#### EXERCISE DETAILS:
Please give back word for word the lines of the material below between the line containing "- sperm duct" and the line containing "- ovary - the", inclusive.

#### MATERIALS PROVIDED:
○ ○ ○
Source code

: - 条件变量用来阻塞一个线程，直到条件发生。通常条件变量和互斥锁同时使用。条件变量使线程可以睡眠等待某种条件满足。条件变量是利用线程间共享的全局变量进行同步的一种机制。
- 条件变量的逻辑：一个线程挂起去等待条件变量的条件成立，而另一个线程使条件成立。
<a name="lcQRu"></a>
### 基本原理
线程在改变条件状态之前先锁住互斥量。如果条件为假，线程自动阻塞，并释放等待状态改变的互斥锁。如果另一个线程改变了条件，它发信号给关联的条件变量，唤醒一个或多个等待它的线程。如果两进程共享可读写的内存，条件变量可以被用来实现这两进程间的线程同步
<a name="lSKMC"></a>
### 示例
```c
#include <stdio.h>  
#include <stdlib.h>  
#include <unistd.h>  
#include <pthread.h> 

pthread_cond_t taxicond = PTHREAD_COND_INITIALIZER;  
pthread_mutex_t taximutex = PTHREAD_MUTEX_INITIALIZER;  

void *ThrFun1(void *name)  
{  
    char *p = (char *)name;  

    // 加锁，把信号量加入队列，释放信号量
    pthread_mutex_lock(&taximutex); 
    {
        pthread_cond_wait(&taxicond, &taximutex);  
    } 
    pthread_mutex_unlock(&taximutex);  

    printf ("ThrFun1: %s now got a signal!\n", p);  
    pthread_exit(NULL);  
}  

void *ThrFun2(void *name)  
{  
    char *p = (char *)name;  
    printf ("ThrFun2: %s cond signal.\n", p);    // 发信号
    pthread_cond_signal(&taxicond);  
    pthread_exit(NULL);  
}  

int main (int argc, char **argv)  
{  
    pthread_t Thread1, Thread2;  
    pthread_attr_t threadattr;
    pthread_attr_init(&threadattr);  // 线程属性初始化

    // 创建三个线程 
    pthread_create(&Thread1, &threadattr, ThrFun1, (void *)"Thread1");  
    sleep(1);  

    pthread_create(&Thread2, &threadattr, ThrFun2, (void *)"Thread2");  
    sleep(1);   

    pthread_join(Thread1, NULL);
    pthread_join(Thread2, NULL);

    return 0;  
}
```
○ ○ ○
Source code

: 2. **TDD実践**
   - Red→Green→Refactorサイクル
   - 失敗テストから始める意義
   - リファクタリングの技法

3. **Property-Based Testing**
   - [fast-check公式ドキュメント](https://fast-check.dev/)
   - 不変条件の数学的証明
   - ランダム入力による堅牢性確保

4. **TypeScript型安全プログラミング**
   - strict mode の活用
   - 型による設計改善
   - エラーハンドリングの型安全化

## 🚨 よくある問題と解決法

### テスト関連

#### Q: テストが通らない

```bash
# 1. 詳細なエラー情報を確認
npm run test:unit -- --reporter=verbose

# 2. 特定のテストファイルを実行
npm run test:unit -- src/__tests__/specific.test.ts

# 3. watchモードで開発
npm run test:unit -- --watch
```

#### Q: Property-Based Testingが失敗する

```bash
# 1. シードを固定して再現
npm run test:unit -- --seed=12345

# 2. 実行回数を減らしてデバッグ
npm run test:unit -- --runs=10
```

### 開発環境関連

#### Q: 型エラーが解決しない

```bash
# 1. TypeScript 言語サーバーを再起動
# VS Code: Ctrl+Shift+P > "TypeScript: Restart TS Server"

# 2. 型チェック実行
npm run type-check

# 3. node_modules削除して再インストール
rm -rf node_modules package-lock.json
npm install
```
○ ○ ○
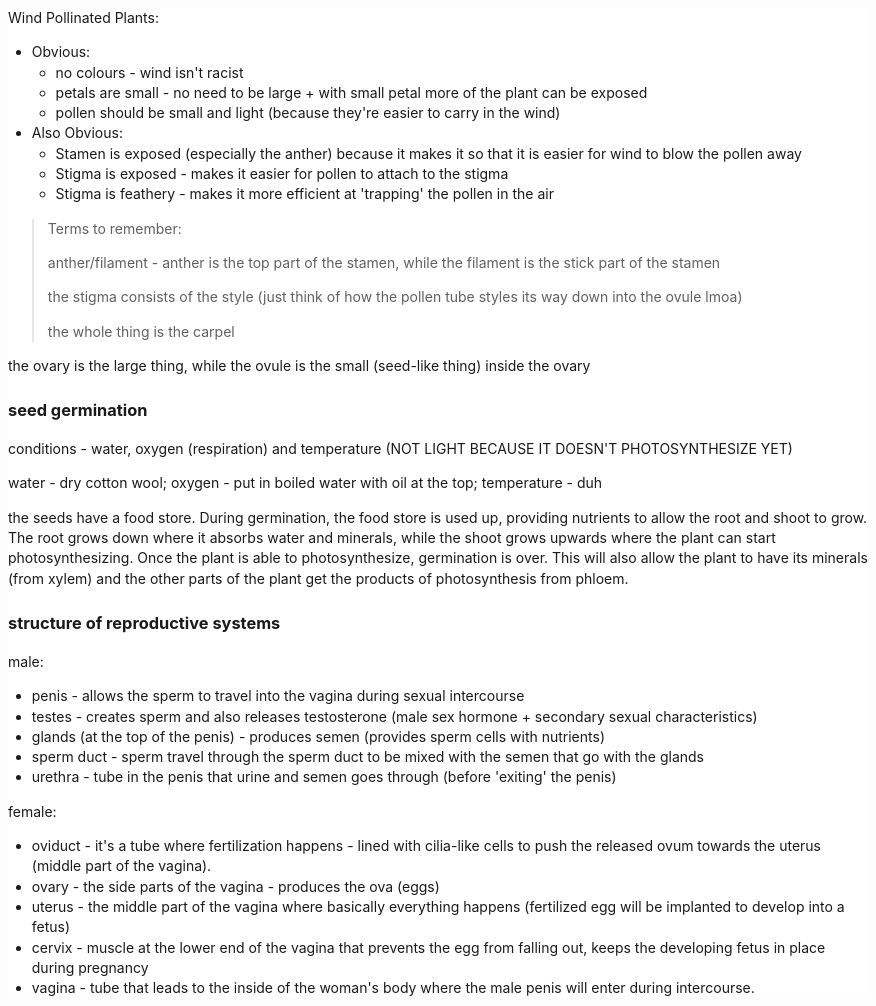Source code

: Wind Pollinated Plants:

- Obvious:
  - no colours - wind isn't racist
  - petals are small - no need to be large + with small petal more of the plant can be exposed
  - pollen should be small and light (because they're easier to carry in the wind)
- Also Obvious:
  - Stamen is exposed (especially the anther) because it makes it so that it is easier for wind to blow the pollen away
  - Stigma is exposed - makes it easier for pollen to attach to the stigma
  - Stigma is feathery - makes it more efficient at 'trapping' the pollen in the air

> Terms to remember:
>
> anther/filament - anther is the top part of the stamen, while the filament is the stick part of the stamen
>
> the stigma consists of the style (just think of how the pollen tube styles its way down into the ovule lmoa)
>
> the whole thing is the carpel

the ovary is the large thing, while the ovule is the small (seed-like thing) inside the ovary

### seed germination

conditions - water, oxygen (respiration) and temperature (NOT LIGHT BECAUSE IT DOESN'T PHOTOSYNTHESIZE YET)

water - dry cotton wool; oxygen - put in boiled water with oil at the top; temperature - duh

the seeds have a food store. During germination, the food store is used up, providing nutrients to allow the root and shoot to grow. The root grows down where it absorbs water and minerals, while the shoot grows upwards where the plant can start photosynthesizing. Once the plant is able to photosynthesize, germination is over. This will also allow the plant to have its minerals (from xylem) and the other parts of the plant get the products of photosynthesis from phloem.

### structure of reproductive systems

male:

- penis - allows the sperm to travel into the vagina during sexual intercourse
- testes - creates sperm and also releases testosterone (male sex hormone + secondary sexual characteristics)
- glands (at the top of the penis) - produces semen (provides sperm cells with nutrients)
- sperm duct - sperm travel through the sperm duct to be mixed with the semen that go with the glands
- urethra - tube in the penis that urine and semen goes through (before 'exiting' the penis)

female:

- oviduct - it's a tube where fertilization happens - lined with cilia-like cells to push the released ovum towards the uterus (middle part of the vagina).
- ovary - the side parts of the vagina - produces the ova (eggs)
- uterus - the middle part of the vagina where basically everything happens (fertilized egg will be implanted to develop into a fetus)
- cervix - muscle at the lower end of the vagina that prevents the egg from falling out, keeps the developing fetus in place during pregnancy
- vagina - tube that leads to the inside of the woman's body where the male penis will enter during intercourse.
○ ○ ○
#### ANSWER FOR THE TASK:
- sperm duct - sperm travel through the sperm duct to be mixed with the semen that go with the glands
- urethra - tube in the penis that urine and semen goes through (before 'exiting' the penis)

female:

- oviduct - it's a tube where fertilization happens - lined with cilia-like cells to push the released ovum towards the uterus (middle part of the vagina).
- ovary - the side parts of the vagina - produces the ova (eggs)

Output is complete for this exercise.